───── Dataset records ─────

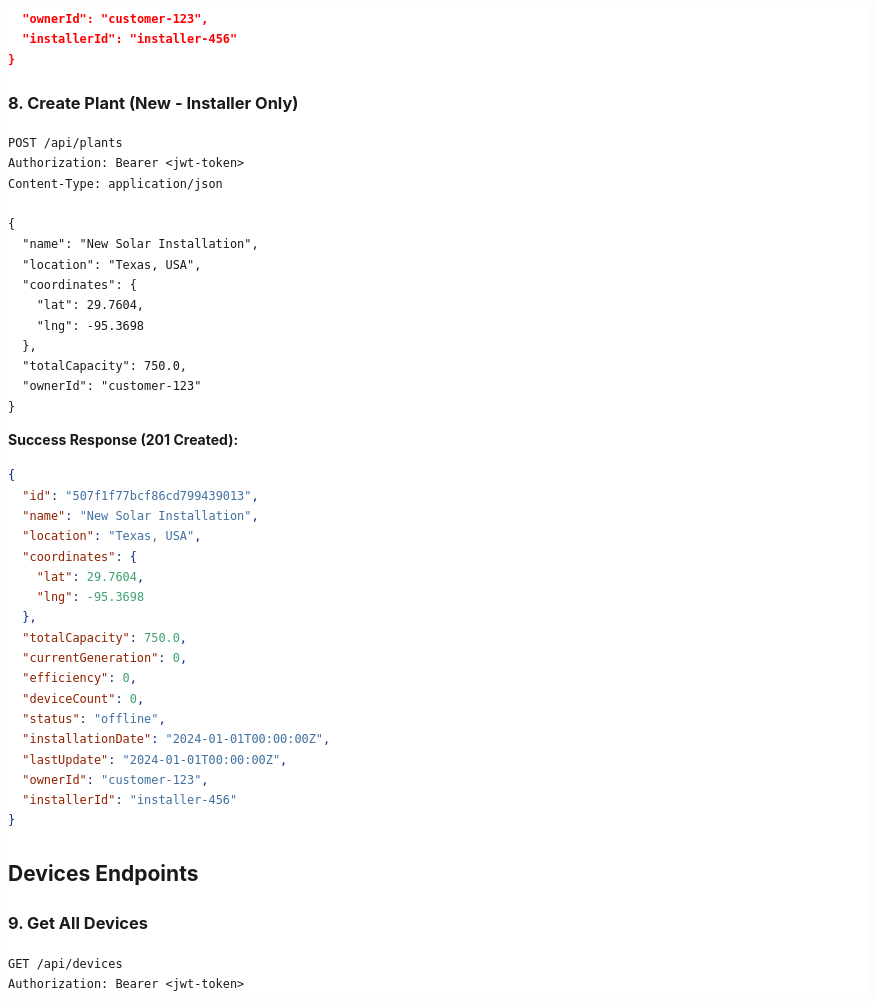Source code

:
 ```json
  "ownerId": "customer-123",
  "installerId": "installer-456"
}
```

### 8. Create Plant (New - Installer Only)
```http
POST /api/plants
Authorization: Bearer <jwt-token>
Content-Type: application/json

{
  "name": "New Solar Installation",
  "location": "Texas, USA",
  "coordinates": {
    "lat": 29.7604,
    "lng": -95.3698
  },
  "totalCapacity": 750.0,
  "ownerId": "customer-123"
}
```

**Success Response (201 Created):**
```json
{
  "id": "507f1f77bcf86cd799439013",
  "name": "New Solar Installation",
  "location": "Texas, USA",
  "coordinates": {
    "lat": 29.7604,
    "lng": -95.3698
  },
  "totalCapacity": 750.0,
  "currentGeneration": 0,
  "efficiency": 0,
  "deviceCount": 0,
  "status": "offline",
  "installationDate": "2024-01-01T00:00:00Z",
  "lastUpdate": "2024-01-01T00:00:00Z",
  "ownerId": "customer-123",
  "installerId": "installer-456"
}
```

## Devices Endpoints

### 9. Get All Devices
```http
GET /api/devices
Authorization: Bearer <jwt-token>
```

─────

What to work on: Leaving the pictures out, transcribe the entries above exactly as written.

Answer to this exercise:
Source code

:
 ```json
  "ownerId": "customer-123",
  "installerId": "installer-456"
}
```

### 8. Create Plant (New - Installer Only)
```http
POST /api/plants
Authorization: Bearer <jwt-token>
Content-Type: application/json

{
  "name": "New Solar Installation",
  "location": "Texas, USA",
  "coordinates": {
    "lat": 29.7604,
    "lng": -95.3698
  },
  "totalCapacity": 750.0,
  "ownerId": "customer-123"
}
```

**Success Response (201 Created):**
```json
{
  "id": "507f1f77bcf86cd799439013",
  "name": "New Solar Installation",
  "location": "Texas, USA",
  "coordinates": {
    "lat": 29.7604,
    "lng": -95.3698
  },
  "totalCapacity": 750.0,
  "currentGeneration": 0,
  "efficiency": 0,
  "deviceCount": 0,
  "status": "offline",
  "installationDate": "2024-01-01T00:00:00Z",
  "lastUpdate": "2024-01-01T00:00:00Z",
  "ownerId": "customer-123",
  "installerId": "installer-456"
}
```

## Devices Endpoints

### 9. Get All Devices
```http
GET /api/devices
Authorization: Bearer <jwt-token>
```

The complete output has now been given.